Malar J. 2014 Nov 3;13:417. doi: 10.1186/1475-2875-13-417.
Mass drug administration (MDA) of ivermectin to humans for control and elimination of filarial parasites can kill biting malaria vectors and lead to Plasmodium transmission reduction. This study examines the degree and duration of mosquitocidal effects resulting from single MDAs conducted in three different West African countries, and the subsequent reductions in parity and Plasmodium sporozoite rates.
Indoor-resting, blood-fed and outdoor host-seeking Anopheles spp. were captured on days surrounding MDAs from 2008-2013 in Senegalese, Liberian and Burkinabé villages. Mortality was assessed on a portion of the indoor collection, and parity status was determined on host-seeking mosquitoes. The effect of MDA was then analysed against the time relative to the MDA, the distributed drugs and environmental variables.
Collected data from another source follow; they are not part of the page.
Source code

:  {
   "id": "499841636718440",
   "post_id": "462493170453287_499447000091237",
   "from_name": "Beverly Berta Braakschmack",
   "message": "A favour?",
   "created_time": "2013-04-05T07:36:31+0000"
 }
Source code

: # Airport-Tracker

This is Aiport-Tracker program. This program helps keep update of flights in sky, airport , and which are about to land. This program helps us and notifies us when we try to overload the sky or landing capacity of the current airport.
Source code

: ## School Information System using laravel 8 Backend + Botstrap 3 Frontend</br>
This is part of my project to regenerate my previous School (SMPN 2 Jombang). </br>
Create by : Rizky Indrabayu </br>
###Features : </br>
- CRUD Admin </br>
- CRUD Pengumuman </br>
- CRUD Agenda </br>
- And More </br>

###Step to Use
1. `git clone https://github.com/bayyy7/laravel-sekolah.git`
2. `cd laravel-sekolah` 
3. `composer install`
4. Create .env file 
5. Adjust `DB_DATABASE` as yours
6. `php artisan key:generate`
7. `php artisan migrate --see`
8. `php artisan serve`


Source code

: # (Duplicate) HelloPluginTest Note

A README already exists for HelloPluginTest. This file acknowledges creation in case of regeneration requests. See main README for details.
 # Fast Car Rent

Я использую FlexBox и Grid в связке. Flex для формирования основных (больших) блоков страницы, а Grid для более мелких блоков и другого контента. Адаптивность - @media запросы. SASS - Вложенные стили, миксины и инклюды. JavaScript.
Anopheles gambiae survivorship was reduced by 33.9% for one week following MDA and parity rates were significantly reduced for more than two weeks after the MDAs. Sporozoite rates were significantly reduced by >77% for two weeks following the MDAs in treatment villages despite occurring in the middle of intense transmission seasons. These observed effects were consistent across three different West African transmission dynamics.
These data provide a comprehensive and crucial evidence base for the significant reduction in malaria transmission following single ivermectin MDAs across diverse field sites. Despite the limited duration of transmission reduction, these results support the hypothesis that repeated MDAs with optimal timing could help sustainably control malaria as well as filarial transmission.
用伊维菌素对人类进行群体药物给药(MDA)以控制和消除丝虫寄生虫,可杀死叮咬人的疟疾媒介并减少疟原虫传播。本研究考察了在三个不同西非国家进行的单次MDA所产生的杀蚊效果的程度和持续时间,以及随后的蚊虫产卵率和疟原虫子孢子率的降低情况。
2008年至2013年期间,在塞内加尔、利比里亚和布基纳法索的村庄,于MDA前后数天捕获室内栖息、已吸血和室外寻找宿主的按蚊属蚊子。对一部分室内采集的蚊子评估死亡率,并对寻找宿主的蚊子确定其产卵状态。然后针对相对于MDA的时间、分发的药物和环境变量分析MDA的效果。
MDA后一周内,冈比亚按蚊的存活率降低了33.9%,MDA后两周多时间里,蚊虫产卵率显著降低。在治疗村庄MDA后两周内,子孢子率显著降低>77%,尽管这发生在高强度传播季节中期。在三种不同的西非传播动态中,这些观察到的效果是一致的。
这些数据为在不同实地地点单次使用伊维菌素进行MDA后疟疾传播显著减少提供了全面且关键的证据基础。尽管传播减少的持续时间有限,但这些结果支持这样的假设,即适时重复进行MDA有助于可持续地控制疟疾以及丝虫传播。